“Self-Play Reinforcement Learning Guides Protein Engineering”, Yi Wang, Hui Tang, Lichao Huang, Lulu Pan, Lixiang Yang, Huanming Yang, Feng Mu, Meng Yang2023-07-20 (, )⁠:

[code, Code Ocean] Designing protein sequences towards desired properties is a fundamental goal of protein engineering, with applications in drug discovery and enzymatic engineering. Machine learning-guided directed evolution has shown success in expediting the optimization cycle and reducing experimental burden. However, efficient sampling in the vast design space remains a challenge.

To address this, we propose EvoPlay, a self-play reinforcement learning framework based on the single-player version of AlphaZero. In this work, we mutate a single-site residue as an action to optimize protein sequences, analogous to playing pieces on a chessboard. A policy-value neural network reciprocally interacts with look-ahead Monte Carlo tree search to guide the optimization agent with breadth and depth.

We extensively evaluate EvoPlay on a suite of in silico directed evolution tasks over full-length sequences or combinatorial sites using functional surrogates.

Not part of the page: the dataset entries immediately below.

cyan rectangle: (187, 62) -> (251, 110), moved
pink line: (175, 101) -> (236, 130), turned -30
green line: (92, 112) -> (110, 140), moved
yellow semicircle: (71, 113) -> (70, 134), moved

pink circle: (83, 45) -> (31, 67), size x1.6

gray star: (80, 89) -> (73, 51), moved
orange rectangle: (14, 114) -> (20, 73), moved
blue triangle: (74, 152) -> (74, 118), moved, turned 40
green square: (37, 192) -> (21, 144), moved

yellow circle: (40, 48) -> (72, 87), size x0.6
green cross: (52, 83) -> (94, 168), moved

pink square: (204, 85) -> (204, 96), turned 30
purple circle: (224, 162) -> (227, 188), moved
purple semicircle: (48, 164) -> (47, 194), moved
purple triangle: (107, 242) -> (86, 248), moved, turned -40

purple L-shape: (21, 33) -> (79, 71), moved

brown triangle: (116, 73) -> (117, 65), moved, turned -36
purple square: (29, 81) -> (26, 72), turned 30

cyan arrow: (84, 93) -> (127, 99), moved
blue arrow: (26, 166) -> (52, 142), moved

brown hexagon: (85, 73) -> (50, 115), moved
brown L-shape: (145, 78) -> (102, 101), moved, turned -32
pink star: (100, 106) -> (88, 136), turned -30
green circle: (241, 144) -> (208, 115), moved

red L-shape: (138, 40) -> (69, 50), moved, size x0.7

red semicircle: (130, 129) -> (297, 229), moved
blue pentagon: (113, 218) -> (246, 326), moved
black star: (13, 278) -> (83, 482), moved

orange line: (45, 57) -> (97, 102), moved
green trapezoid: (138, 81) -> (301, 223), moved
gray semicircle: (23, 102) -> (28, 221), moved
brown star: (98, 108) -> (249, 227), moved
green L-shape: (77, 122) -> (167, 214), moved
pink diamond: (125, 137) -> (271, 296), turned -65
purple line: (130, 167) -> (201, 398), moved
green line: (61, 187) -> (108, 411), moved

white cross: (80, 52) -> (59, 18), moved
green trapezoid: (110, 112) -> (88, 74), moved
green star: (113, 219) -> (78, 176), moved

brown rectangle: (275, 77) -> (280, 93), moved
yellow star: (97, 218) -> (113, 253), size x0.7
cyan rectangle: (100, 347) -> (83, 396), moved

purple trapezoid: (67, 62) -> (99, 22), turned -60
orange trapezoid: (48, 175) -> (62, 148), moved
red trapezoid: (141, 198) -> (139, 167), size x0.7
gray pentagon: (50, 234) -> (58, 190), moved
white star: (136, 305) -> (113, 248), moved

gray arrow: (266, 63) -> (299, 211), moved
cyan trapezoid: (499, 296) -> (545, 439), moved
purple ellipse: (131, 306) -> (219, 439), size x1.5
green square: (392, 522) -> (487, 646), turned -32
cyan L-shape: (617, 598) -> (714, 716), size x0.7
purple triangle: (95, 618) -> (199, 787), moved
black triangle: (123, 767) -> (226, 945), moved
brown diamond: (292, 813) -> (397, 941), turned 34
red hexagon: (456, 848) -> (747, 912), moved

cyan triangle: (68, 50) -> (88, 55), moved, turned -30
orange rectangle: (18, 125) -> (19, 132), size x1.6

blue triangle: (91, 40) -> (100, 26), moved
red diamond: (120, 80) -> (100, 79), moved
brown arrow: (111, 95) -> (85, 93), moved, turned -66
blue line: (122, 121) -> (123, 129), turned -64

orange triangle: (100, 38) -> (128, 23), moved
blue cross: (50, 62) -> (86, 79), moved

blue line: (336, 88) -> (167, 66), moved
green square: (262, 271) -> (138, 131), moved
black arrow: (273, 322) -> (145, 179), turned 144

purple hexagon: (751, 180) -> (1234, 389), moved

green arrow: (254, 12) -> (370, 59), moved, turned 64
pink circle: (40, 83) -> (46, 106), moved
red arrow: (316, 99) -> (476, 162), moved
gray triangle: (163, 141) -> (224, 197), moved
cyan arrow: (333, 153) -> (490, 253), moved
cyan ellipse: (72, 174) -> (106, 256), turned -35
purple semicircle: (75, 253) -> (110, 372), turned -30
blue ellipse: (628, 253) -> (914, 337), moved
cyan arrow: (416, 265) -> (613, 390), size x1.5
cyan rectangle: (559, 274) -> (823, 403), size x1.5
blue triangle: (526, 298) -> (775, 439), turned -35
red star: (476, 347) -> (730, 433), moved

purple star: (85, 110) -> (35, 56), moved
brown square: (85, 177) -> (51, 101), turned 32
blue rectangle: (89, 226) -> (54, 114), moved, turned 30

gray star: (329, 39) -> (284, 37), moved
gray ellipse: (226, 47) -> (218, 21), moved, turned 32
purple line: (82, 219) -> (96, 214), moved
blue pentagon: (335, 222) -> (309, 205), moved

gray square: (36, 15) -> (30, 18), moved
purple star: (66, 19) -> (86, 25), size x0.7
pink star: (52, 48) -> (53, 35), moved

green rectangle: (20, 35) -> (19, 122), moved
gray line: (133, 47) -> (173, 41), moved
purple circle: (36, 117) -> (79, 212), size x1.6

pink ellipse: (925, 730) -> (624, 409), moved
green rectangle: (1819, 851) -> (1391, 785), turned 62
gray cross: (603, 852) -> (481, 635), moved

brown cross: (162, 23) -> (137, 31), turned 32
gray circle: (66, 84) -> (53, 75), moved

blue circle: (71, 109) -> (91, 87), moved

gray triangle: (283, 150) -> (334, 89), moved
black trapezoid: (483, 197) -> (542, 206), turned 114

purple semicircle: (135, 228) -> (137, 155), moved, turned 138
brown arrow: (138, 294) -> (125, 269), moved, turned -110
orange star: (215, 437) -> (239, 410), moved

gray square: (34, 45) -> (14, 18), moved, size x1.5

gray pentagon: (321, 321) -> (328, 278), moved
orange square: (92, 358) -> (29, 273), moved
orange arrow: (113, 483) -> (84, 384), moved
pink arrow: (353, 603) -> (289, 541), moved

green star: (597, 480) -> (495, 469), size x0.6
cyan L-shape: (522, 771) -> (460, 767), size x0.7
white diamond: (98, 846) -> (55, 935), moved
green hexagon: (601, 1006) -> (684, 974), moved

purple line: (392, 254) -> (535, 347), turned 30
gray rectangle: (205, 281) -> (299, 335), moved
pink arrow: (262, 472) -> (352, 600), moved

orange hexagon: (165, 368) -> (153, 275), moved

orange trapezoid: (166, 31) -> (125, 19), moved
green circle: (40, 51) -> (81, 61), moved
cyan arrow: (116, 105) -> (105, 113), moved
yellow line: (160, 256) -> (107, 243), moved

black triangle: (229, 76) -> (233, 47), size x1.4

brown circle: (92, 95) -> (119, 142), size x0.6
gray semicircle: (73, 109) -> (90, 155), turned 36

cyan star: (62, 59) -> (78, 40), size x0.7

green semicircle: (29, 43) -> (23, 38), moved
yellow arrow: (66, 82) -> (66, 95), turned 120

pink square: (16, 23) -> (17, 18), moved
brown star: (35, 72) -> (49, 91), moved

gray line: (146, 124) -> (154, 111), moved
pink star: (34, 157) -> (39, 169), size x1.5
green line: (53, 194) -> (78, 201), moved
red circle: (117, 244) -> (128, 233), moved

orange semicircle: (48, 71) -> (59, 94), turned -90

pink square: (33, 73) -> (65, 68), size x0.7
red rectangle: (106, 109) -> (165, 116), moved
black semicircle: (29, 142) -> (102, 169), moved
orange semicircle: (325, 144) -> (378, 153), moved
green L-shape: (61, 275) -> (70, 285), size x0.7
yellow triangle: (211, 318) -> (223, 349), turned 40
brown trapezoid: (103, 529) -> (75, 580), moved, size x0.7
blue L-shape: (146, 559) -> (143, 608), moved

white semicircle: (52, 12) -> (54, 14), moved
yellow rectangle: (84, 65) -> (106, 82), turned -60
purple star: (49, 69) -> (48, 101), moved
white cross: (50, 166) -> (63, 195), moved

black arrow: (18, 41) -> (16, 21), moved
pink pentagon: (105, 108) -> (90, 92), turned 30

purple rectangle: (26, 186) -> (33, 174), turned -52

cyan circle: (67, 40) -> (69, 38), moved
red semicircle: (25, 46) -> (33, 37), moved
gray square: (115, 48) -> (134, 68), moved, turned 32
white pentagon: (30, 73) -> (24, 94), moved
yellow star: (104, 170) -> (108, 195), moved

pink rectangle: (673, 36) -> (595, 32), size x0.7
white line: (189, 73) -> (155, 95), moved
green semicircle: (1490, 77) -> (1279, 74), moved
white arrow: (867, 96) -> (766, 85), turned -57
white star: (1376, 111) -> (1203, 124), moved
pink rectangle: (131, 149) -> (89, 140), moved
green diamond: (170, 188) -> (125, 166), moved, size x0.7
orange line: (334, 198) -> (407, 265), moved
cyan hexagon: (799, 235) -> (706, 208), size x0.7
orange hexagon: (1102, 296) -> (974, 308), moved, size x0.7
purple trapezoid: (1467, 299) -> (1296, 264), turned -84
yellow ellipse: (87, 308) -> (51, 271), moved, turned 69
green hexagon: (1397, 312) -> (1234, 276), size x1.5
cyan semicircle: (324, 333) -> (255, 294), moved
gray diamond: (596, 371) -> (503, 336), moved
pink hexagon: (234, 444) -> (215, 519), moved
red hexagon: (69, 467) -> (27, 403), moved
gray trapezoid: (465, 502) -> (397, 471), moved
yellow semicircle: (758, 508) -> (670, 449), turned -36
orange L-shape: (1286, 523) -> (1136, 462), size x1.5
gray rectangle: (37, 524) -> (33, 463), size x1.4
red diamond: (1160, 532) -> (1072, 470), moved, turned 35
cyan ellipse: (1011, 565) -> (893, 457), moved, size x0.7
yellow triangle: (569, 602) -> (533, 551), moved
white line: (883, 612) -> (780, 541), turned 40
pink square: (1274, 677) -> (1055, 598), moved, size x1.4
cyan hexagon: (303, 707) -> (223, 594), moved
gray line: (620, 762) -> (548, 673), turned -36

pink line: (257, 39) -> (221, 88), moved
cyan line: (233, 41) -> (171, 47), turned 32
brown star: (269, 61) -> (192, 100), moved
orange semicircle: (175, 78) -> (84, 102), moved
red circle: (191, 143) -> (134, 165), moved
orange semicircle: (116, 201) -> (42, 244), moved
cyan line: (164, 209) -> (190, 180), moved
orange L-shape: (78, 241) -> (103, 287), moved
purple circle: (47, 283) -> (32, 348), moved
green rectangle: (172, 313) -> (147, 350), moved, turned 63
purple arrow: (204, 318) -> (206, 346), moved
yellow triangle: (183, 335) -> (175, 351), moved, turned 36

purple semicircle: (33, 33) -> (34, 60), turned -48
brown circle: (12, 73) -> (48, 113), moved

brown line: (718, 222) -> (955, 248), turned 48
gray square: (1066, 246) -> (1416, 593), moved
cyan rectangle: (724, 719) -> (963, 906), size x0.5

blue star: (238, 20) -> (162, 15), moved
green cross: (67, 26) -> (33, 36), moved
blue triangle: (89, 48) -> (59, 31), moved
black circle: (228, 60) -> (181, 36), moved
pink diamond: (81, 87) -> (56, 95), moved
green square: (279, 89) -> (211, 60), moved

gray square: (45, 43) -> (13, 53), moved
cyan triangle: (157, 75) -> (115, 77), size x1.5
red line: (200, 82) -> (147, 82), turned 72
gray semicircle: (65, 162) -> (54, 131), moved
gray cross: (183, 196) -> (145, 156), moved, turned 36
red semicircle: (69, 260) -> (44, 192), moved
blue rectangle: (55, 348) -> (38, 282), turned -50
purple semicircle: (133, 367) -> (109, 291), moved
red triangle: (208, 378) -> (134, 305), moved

EvoPlay also supports AlphaFold2 as a structural surrogate to design peptide binders with high affinities, validated by binding assays.

Moreover, we harness EvoPlay to prospectively engineer luciferase, resulting in the discovery of variants with 7.8× bioluminescence improvement beyond wild type.

In sum, EvoPlay holds great promise for facilitating protein design to tackle unmet academic, industrial and clinical needs.